__Activity__
Arrange the item lines as a Markdown table with the columns "Row" and "Line", numbering each row and leaving out any blank lines. Begin at the line that contains "Защо всички атомни", stop after the line that contains "какви хора се упражняват с него", and include no other lines.

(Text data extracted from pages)
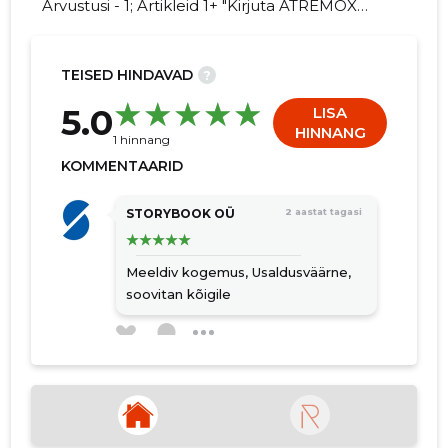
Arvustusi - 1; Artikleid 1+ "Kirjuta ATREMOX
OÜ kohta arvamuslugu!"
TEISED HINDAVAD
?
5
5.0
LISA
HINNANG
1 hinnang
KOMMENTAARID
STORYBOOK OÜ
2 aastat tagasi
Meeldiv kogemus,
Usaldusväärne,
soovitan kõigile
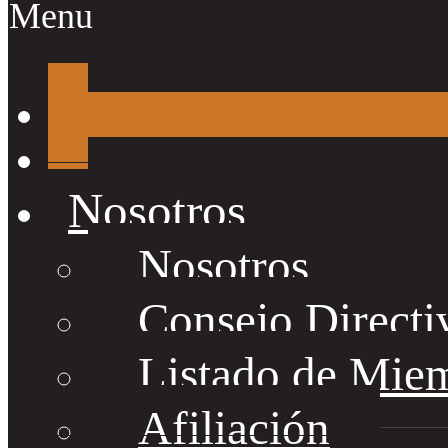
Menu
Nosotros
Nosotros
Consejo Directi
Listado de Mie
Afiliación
...
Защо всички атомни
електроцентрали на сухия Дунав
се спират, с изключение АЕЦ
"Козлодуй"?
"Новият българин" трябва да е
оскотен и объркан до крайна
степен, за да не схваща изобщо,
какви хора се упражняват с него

__Answer to the exercise__
| Row | Line |
|---|---|
| 1 | Защо всички атомни |
| 2 | електроцентрали на сухия Дунав |
| 3 | се спират, с изключение АЕЦ |
| 4 | "Козлодуй"? |
| 5 | "Новият българин" трябва да е |
| 6 | оскотен и объркан до крайна |
| 7 | степен, за да не схваща изобщо, |
| 8 | какви хора се упражняват с него |